Symmetry-enforced double Weyl points, multiband quantum geometry, and singular flat bands of doping-induced states at the Fermi level

TL;DR

This paper demonstrates how doping-induced states at the Fermi level can enforce topological features like double Weyl points and flat bands by symmetry reduction, supported by theoretical models and DFT calculations on various materials.

Contribution

It introduces models showing topological phenomena arising from doping-induced symmetry reduction, linking these to real material calculations.

Findings

Presence of double Weyl points and Chern bands in models

Identification of singular flat bands and Van Hove singularities

Correlation of topological features with specific doped materials

Abstract

Two common difficulties in the design of topological quantum materials are that the desired features lie too far from the Fermi level and are spread over a too-large energy range.

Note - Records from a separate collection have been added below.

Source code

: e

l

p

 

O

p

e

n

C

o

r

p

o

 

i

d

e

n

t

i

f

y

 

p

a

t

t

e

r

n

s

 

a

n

Doping-induced states at the Fermi level provide a solution, where nontrivial topological properties are enforced by the doping-reduced symmetry. To show this, we consider a regular placement of dopants in a lattice of space group (SG) 176 ($P6\text{}_3/m$), which reduces the symmetry to SG 143 ($P3$). Our two- and four-band models feature double Weyl points, Chern bands, Van Hove singularities, nontrivial multiband quantum geometry due to mixed orbital character, and singular flat bands. We relate these features to density-functional theory (DFT) calculations for dopant and vacancy bands of lead apatite Pb$_{10}($PO$_4)_6$O and Pb$_{10}($PO$_4)_6($OH$)_2$, the van der Waals ferromagnet Cr$_2$Ge$_2$Te$_6$, the semiconductor SiC, and the 2D dichalcogenide MoS$_2$.